We heard here that Matsheng and some other Bechuana chiefs had settled upon the right bank of the Limpopo without recognizing the authority of the Transvaal Republic, so that the Limpopo could hardly now be said to be the actual northern boundary of the country; and on the 13th we received the further intelligence that the Bakhatlas had been worsted in their attack upon Molopolole, the Bakuena capital, having been unable to make a stand against their opponents’ breech-loaders.
It was on the 17th that we started from Shoshong with a caravan of seven waggons. Besides Mr. Mackenzie and myself, there were Mr. Mackenzie’s colleague, Mr. Hepburn, and Mr. Thompson and Mr. Helm, the two missionaries from Matabele-land, who were going to attend a conference at Molopolole.
At Khame’s Saltpan we were honoured by a farewell visit from the king himself, who said he could not resist coming once more to shake hands with Mr. Mackenzie, the friend to whom he owed so much. When he arrived he found several waggons belonging to a trader who asked permission to pass through his country, but recognizing him as a man who had been disposing of some brandy to his people about a year ago, he peremptorily refused to comply with his request, and sent him back immediately to the south.

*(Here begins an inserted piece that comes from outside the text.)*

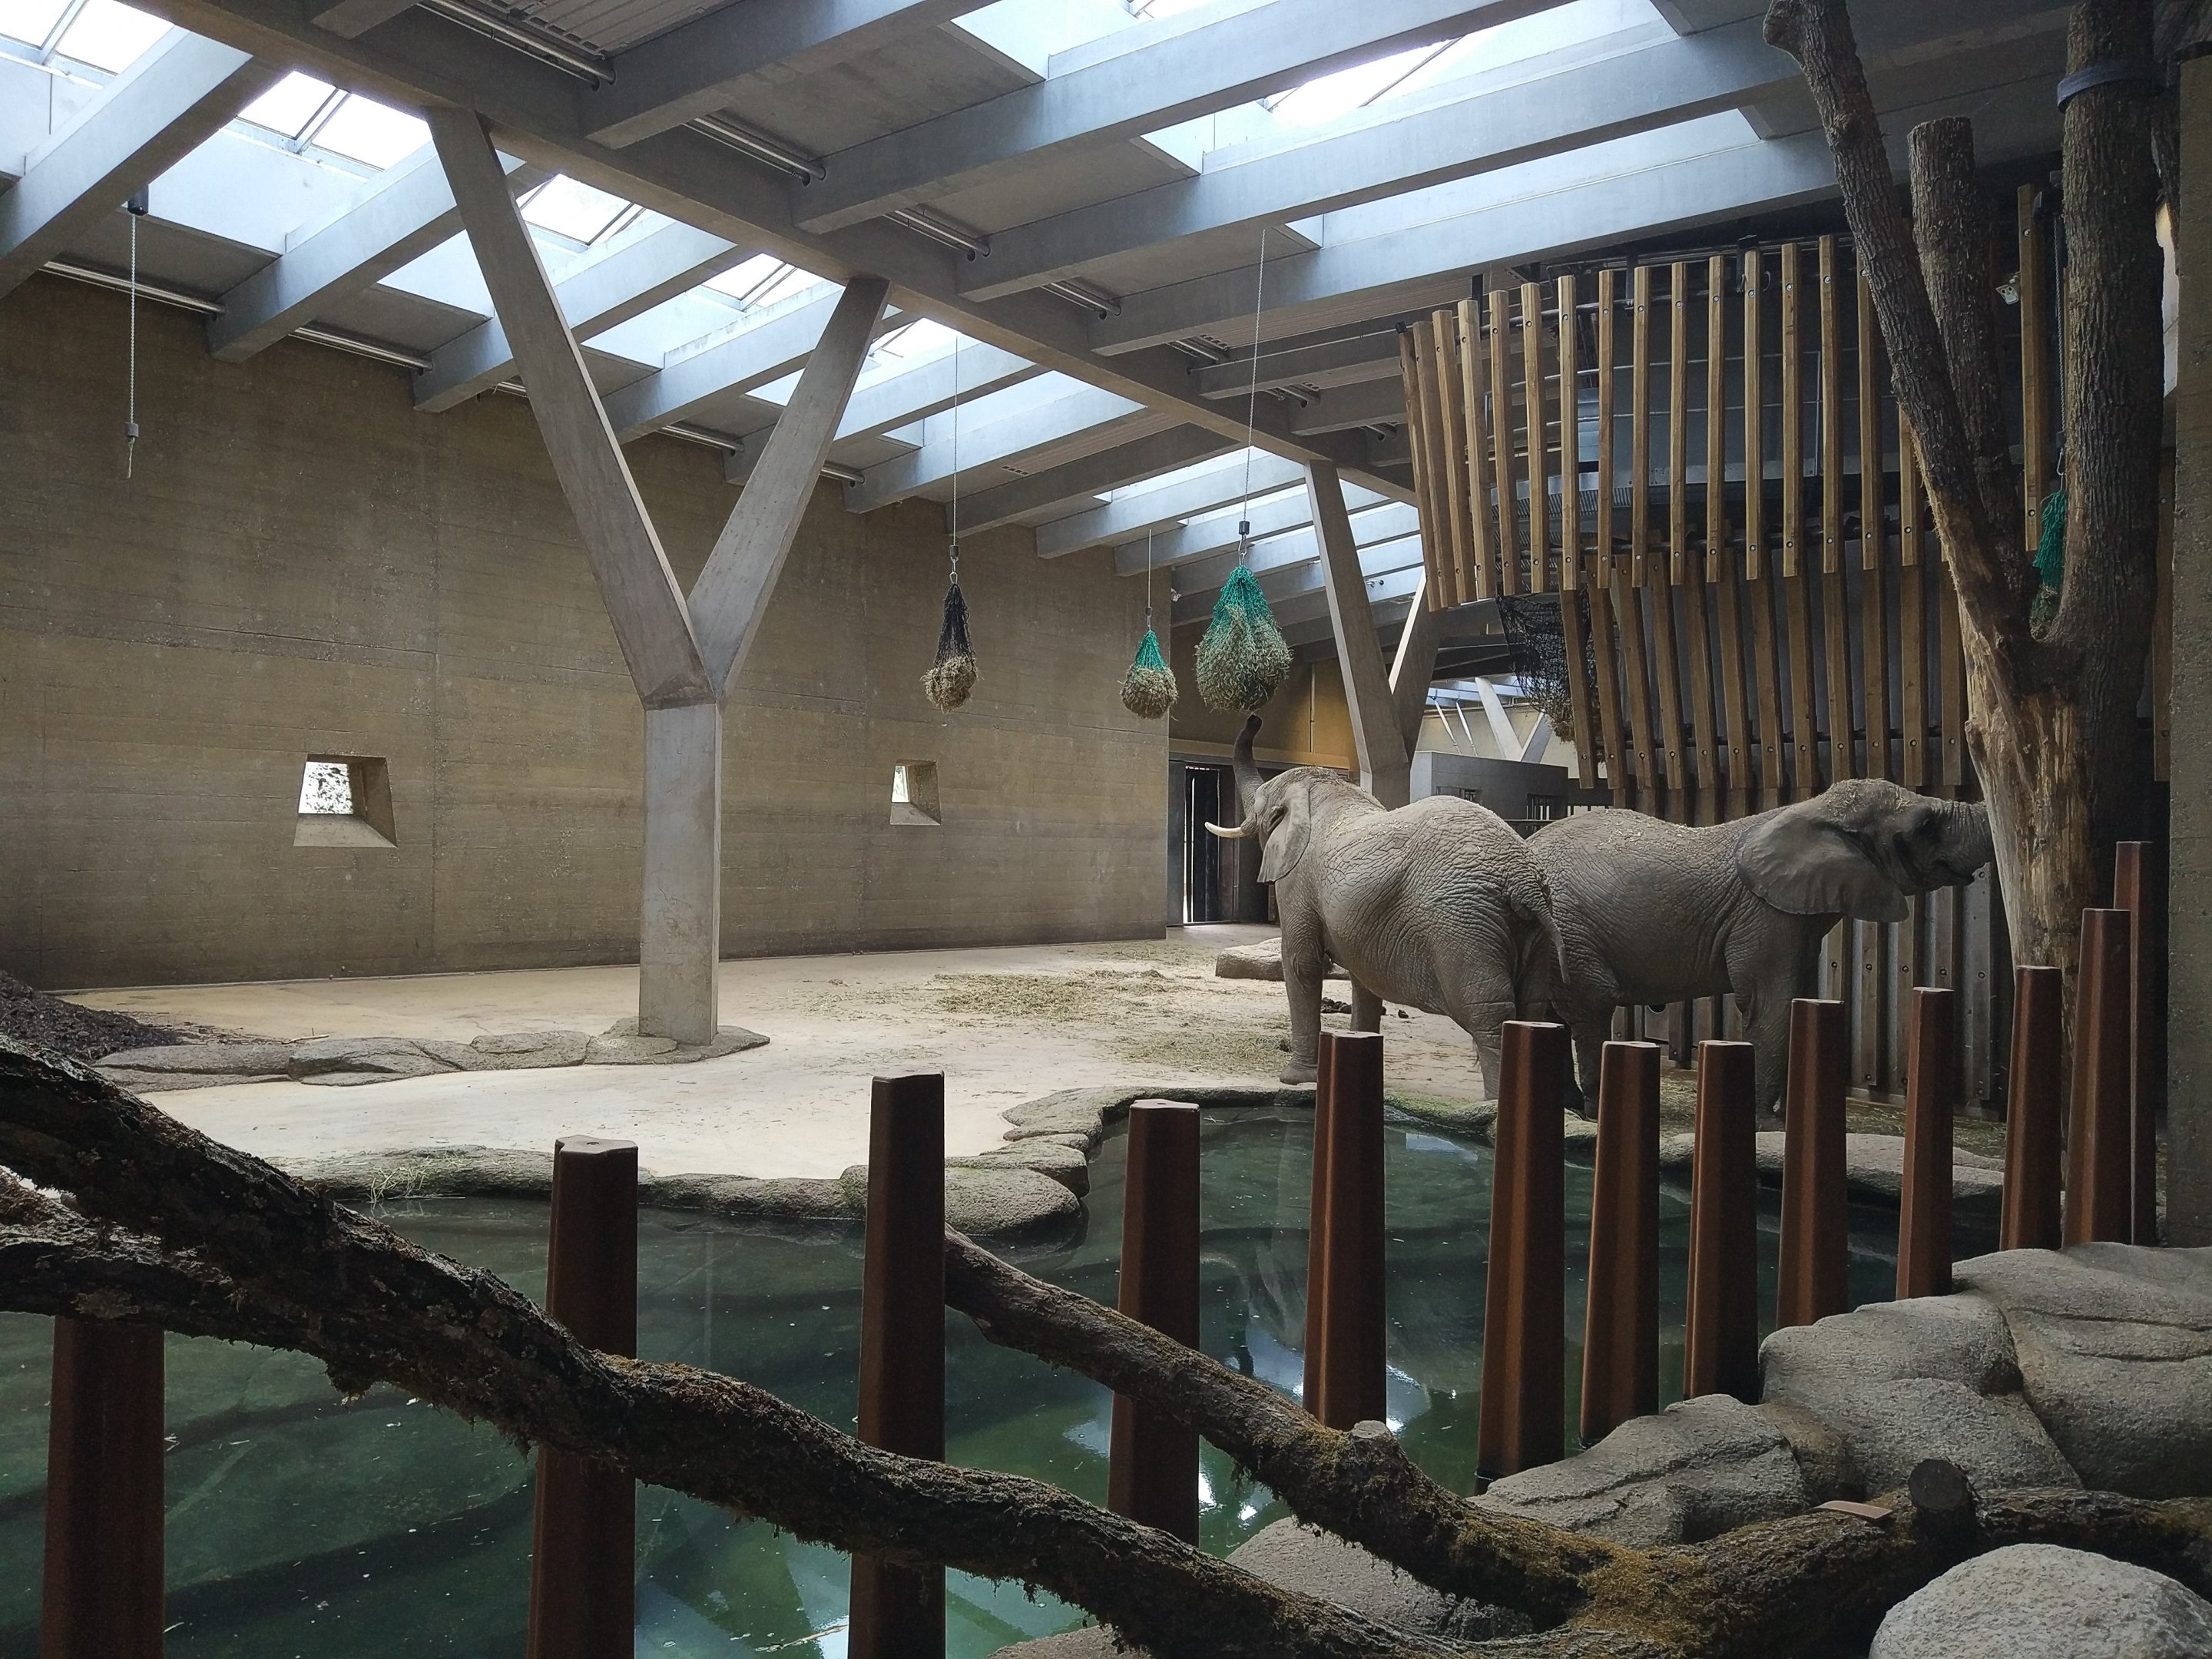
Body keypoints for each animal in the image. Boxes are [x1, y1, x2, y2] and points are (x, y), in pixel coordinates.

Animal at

The deficiency of water made our journey to the Limpopo extremely toilsome. Instead of crossing the Sirorume as usual, we made a circuit to avoid the arid and sandy woods upon its bank. We halted at the mouth of the Notuany for three days, and whilst there I made the acquaintance of Captain Grandy, the African explorer, then on his way to Matabele-land. He died some time afterwards of fever.